### EXCERTO DO TEXTO:
= = =

A escritora Agustina Bessa-Luís morreu hoje, no Porto, aos 96 anos
JOAO RELVAS/ LUSA
O primeiro-ministro, António Costa, considerou que Portugal perdeu uma das suas mais notáveis escritoras contemporâneas, salientando que a obra de Agustina Bessa-Luís constitui "uma imensa tela sobre a condição humana".
Numa nota de pesar publicada na rede social "Twitter", António Costa apresenta as suas sentidas condolências à família e amigos de Agustina Bessa-Luis, que faleceu esta segunda-feira, no Porto, aos 96 anos.
"Portugal perdeu uma das suas mais notáveis escritoras contemporâneas. Como toda a grande literatura, a obra de Agustina Bessa-Luís é uma imensa tela sobre a condição humana, sobre o que temos de mais misterioso e profundo. Sentidas condolências à família e amigos", escreveu o primeiro-ministro.
Conselho de Ministros aprova luto nacional
O Conselho de Ministros aprovou, por via eletrónica, o decreto que declara luto nacional na terça-feira, em homenagem a Agustina Bessa-Luís. "Com uma obra vasta e transversal, Agustina Bessa-Luís marcou decisivamente a literatura portuguesa da segunda metade do século XX, sendo o seu legado sinónimo de um percurso pessoal e autoral único, que continuará, certamente, a enriquecer gerações de leitores e a influenciar o percurso de jovens autores", lê-se no comunicado do Conselho de Ministros extraordinário.
Na nota, o Governo refere ainda que "a República Portuguesa e, muito em especial, toda a literatura que se expressa em português é-lhe, pois, devedora de uma longa e incondicional dedicação à criação literária e do seu exemplar contributo para o prestígio cultural de Portugal".
Agustina ocupa "lugar sem par na narrativa portuguesa contemporânea"
A ministra da Cultura, Graça Fonseca, considera que a escritora Agustina Bessa-Luís "ocupa um lugar sem par na narrativa portuguesa contemporânea, sempre preocupada com a condição social e cultural em Portugal". Em nota de imprensa, afirma que a autora de "Sibila" é uma das "grandes romancistas e mestre de um dos mais originais processos criativos da ficção portuguesa".

= = =

### MATERIAL DE ORIGEM:
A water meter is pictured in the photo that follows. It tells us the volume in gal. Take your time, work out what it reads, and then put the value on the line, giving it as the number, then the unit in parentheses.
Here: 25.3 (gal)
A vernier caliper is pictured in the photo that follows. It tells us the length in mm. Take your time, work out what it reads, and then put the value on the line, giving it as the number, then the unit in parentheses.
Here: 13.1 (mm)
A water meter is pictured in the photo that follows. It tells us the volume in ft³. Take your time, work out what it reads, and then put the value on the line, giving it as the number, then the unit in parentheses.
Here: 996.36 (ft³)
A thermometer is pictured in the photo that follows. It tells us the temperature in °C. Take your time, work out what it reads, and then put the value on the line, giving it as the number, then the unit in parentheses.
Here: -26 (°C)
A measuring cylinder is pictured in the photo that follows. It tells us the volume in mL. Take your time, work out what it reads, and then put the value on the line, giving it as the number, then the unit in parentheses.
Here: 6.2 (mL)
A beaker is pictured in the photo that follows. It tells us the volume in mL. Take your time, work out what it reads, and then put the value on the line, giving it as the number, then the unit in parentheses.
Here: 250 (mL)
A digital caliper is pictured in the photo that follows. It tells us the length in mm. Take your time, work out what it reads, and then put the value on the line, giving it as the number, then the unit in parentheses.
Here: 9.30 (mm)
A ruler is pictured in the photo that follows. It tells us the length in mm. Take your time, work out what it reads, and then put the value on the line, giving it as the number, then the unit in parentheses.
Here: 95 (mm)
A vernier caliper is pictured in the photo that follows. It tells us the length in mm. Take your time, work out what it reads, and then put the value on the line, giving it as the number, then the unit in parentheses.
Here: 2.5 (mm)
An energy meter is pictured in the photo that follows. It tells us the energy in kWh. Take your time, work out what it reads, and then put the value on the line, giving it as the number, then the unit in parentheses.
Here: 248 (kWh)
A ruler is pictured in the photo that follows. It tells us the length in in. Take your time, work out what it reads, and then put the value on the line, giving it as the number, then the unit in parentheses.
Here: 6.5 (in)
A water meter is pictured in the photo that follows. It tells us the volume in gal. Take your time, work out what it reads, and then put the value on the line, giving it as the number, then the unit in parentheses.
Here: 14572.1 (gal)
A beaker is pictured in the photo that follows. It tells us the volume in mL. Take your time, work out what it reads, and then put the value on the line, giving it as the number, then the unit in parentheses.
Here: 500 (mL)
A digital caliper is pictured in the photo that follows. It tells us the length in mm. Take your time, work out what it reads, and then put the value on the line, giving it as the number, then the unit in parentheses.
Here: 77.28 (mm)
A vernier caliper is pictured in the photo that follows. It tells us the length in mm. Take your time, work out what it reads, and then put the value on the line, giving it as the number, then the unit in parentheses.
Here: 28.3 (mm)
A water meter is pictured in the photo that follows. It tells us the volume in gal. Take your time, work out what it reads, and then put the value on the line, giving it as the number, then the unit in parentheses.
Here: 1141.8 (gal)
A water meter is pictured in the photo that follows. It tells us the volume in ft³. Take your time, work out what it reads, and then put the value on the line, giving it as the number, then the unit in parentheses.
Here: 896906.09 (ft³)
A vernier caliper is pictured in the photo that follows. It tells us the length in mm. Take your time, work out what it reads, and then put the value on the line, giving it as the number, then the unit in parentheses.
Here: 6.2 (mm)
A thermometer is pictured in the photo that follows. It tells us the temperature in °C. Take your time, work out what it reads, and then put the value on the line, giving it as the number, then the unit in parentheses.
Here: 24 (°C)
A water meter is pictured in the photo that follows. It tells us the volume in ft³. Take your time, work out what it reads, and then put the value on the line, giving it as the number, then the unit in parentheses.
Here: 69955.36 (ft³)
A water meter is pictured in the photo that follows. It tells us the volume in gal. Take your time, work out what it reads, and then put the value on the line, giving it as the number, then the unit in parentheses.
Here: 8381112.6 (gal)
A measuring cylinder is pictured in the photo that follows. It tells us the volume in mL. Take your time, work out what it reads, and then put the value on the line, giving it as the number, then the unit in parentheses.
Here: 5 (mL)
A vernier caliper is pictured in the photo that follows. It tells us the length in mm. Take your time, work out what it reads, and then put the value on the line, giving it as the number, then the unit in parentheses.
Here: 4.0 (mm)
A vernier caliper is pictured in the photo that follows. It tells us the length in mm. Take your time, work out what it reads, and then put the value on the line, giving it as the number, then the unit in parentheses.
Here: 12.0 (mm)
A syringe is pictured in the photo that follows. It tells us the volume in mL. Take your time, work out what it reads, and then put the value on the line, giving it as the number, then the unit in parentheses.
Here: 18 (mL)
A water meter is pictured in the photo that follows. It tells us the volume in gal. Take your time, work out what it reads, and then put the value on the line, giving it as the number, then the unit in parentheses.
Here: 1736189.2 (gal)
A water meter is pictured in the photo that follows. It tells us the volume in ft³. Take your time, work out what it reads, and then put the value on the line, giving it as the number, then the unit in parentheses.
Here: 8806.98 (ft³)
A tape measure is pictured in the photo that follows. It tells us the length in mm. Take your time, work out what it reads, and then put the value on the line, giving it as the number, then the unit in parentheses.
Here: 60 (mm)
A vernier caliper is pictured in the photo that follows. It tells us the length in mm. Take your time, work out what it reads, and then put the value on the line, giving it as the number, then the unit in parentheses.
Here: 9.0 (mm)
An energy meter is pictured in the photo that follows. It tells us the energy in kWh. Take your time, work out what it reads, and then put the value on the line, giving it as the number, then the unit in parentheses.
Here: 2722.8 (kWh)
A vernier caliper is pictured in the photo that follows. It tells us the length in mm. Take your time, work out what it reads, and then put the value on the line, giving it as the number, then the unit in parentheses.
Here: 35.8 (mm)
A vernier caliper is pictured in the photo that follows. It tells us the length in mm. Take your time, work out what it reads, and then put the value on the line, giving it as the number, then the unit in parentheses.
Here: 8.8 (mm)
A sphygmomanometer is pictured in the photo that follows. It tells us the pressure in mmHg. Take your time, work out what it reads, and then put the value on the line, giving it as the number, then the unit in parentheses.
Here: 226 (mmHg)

= = =

### AS SUAS INSTRUÇÕES:
Diga se cada afirmação está de acordo com o excerto sobre a morte de Agustina Bessa-Luís, respondendo sim ou não e citando as palavras que o decidem: (a) o luto nacional foi marcado para terça-feira; (b) António Costa publicou a nota de pesar no Facebook; (c) Graça Fonseca é ministra da Educação. Os itens formam um material separado do excerto.

### RESPOSTA À TAREFA:
(a) Sim: «declara luto nacional na terça-feira».
(b) Não: «publicada na rede social "Twitter"».
(c) Não: «A ministra da Cultura, Graça Fonseca».